==== The data ====

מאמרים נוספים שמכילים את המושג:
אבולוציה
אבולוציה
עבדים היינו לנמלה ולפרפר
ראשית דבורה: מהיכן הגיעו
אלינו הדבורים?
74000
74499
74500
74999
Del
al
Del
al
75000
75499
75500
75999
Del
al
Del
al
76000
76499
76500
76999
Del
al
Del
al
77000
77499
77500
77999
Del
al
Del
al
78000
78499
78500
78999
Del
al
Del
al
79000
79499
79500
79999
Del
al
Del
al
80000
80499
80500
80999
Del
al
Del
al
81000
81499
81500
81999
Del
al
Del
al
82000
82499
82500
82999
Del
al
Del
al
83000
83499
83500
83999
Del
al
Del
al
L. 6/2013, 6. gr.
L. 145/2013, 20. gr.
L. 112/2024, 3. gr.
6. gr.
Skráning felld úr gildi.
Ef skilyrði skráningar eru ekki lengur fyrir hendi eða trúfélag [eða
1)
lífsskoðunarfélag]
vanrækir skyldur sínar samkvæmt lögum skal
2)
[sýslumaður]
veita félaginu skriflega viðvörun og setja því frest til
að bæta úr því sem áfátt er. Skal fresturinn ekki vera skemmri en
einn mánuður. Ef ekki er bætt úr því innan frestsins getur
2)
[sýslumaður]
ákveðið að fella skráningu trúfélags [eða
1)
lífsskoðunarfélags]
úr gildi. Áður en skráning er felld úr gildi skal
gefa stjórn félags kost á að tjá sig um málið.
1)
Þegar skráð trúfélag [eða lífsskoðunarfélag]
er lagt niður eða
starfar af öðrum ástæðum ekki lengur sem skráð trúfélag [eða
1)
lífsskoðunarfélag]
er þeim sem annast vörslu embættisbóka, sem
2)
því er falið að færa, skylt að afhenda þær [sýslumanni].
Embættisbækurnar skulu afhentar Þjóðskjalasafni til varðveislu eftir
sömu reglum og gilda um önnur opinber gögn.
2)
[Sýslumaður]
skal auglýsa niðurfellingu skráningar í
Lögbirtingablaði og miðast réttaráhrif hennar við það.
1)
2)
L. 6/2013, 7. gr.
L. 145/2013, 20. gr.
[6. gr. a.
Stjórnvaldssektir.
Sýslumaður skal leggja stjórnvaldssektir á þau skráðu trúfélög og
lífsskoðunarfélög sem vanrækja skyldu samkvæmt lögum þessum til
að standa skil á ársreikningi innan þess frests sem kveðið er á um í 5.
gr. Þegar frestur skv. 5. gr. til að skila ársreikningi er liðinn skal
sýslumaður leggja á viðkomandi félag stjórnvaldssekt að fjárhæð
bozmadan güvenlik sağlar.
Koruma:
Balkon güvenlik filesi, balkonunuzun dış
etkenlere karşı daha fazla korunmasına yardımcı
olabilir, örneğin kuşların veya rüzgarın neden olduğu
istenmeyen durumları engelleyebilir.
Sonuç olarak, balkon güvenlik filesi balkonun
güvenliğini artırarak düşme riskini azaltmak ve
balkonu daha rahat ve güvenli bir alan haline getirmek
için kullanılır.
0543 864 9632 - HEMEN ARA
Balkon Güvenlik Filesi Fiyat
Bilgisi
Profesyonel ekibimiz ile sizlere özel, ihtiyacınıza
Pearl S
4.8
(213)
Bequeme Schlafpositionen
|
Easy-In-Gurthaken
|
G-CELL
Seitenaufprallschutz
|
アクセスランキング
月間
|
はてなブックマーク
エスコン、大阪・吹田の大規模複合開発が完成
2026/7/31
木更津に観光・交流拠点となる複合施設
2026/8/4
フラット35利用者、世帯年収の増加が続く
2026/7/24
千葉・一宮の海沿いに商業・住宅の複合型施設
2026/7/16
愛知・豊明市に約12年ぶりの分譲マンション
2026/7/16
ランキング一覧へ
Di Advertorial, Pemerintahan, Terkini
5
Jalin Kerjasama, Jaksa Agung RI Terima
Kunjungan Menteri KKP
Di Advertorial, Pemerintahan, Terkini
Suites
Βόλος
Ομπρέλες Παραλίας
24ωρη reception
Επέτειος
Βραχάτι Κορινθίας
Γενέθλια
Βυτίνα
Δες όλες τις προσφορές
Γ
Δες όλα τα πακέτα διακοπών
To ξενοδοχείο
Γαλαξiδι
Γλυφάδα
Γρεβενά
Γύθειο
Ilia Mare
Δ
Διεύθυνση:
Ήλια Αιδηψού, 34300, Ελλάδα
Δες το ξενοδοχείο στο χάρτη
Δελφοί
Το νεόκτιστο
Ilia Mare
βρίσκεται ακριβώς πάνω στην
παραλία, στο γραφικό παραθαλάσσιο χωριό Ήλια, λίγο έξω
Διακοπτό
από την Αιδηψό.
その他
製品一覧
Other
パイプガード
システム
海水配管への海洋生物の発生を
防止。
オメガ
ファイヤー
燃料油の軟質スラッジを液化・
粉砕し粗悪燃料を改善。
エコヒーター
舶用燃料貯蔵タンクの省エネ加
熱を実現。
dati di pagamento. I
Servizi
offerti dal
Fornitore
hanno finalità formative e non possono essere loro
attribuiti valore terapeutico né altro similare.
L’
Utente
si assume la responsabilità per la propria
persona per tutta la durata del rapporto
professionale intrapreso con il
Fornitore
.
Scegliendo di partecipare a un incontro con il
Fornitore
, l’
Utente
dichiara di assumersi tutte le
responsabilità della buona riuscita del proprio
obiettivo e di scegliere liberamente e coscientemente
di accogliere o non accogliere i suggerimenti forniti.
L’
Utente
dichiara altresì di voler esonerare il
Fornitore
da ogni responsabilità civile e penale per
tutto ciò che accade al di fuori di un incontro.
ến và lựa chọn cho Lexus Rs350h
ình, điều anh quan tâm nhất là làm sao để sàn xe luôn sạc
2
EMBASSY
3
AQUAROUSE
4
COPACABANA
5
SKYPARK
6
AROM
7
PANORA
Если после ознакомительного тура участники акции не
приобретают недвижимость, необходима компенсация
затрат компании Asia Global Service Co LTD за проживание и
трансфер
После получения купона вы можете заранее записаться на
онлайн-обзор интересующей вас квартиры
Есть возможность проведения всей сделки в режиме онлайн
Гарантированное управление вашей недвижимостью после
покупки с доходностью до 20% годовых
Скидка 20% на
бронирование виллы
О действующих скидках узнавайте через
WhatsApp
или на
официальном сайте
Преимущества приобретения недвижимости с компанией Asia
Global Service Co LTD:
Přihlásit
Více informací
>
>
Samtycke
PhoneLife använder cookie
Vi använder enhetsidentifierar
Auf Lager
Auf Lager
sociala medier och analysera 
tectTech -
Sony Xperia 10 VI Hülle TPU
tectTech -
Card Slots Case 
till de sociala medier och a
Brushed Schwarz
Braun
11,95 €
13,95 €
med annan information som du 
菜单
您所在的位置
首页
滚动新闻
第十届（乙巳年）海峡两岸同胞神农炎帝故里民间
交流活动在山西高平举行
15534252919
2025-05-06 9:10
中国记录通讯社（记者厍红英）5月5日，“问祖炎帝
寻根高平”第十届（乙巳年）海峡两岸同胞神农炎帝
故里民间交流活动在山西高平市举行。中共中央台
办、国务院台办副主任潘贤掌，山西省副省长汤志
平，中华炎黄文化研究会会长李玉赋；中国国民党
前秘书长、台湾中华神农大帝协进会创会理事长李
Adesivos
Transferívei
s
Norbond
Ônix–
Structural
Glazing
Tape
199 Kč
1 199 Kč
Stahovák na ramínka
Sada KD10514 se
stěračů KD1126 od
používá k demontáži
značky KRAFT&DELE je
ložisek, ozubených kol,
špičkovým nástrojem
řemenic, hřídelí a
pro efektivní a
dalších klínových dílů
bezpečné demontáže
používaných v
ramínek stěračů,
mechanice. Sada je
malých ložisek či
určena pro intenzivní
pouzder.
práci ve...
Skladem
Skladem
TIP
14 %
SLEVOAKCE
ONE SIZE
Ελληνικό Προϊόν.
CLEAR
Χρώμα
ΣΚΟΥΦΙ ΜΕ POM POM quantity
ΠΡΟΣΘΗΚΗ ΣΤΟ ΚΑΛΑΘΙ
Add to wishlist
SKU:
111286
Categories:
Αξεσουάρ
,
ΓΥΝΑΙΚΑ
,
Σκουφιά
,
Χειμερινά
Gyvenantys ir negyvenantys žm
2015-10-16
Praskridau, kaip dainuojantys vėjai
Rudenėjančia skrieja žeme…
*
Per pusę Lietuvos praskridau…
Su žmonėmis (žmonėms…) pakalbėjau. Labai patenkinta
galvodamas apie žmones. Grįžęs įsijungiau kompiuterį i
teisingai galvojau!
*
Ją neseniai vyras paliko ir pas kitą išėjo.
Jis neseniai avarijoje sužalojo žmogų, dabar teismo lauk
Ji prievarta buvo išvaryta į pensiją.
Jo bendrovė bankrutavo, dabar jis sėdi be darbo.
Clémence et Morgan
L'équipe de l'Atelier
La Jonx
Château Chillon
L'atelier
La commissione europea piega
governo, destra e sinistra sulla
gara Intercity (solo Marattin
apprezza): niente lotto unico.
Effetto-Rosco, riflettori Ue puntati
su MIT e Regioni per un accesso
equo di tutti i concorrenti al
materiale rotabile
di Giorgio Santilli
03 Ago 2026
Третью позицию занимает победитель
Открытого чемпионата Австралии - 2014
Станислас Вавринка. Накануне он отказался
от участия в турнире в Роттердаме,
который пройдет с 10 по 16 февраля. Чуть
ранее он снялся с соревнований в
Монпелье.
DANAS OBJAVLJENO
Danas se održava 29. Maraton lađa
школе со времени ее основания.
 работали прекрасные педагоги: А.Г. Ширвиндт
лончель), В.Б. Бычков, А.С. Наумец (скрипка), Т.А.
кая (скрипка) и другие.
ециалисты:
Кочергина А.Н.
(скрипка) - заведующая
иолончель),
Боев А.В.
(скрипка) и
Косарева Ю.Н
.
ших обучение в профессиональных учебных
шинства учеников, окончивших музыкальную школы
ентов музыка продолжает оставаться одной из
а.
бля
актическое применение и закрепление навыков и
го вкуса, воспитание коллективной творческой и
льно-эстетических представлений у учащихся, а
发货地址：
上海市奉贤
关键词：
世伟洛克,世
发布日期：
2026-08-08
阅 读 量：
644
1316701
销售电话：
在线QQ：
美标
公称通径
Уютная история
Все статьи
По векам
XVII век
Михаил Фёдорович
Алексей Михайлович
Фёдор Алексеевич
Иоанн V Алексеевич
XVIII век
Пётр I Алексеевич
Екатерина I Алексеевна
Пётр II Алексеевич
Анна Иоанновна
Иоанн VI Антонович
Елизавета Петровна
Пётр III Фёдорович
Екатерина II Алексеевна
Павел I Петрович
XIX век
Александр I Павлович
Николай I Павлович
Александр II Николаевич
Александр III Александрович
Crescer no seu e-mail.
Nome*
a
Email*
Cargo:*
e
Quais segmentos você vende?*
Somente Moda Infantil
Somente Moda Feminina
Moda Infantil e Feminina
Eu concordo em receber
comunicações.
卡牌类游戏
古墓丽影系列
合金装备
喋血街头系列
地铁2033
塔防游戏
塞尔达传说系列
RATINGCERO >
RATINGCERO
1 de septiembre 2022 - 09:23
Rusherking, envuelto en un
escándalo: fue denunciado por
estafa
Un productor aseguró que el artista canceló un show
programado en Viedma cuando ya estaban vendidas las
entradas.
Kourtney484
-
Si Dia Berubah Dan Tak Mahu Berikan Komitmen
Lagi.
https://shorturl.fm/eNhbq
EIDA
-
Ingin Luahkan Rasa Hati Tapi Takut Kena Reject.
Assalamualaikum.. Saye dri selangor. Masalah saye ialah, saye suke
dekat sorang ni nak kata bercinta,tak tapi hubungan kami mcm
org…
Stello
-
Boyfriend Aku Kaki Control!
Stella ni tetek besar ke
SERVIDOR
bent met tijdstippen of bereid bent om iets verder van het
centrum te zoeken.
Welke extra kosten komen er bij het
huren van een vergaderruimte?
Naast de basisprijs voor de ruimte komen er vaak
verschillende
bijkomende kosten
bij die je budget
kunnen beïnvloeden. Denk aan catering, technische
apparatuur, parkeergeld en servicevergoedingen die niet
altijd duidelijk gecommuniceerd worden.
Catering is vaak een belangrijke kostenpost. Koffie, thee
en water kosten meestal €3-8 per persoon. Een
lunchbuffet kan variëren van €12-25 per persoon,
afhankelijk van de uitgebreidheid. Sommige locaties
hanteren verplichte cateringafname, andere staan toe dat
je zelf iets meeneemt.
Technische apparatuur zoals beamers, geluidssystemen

====

_Work to complete_
Would you please copy, word for word, everything above from the line containing "О действующих скидках узнавайте через" down to the line containing "办、国务院台办副主任潘贤掌，山西省副省长汤志", those two lines included?

_Your response_
О действующих скидках узнавайте через
WhatsApp
или на
официальном сайте
Преимущества приобретения недвижимости с компанией Asia
Global Service Co LTD:
Přihlásit
Více informací
>
>
Samtycke
PhoneLife använder cookie
Vi använder enhetsidentifierar
Auf Lager
Auf Lager
sociala medier och analysera 
tectTech -
Sony Xperia 10 VI Hülle TPU
tectTech -
Card Slots Case 
till de sociala medier och a
Brushed Schwarz
Braun
11,95 €
13,95 €
med annan information som du 
菜单
您所在的位置
首页
滚动新闻
第十届（乙巳年）海峡两岸同胞神农炎帝故里民间
交流活动在山西高平举行
15534252919
2025-05-06 9:10
中国记录通讯社（记者厍红英）5月5日，“问祖炎帝
寻根高平”第十届（乙巳年）海峡两岸同胞神农炎帝
故里民间交流活动在山西高平市举行。中共中央台
办、国务院台办副主任潘贤掌，山西省副省长汤志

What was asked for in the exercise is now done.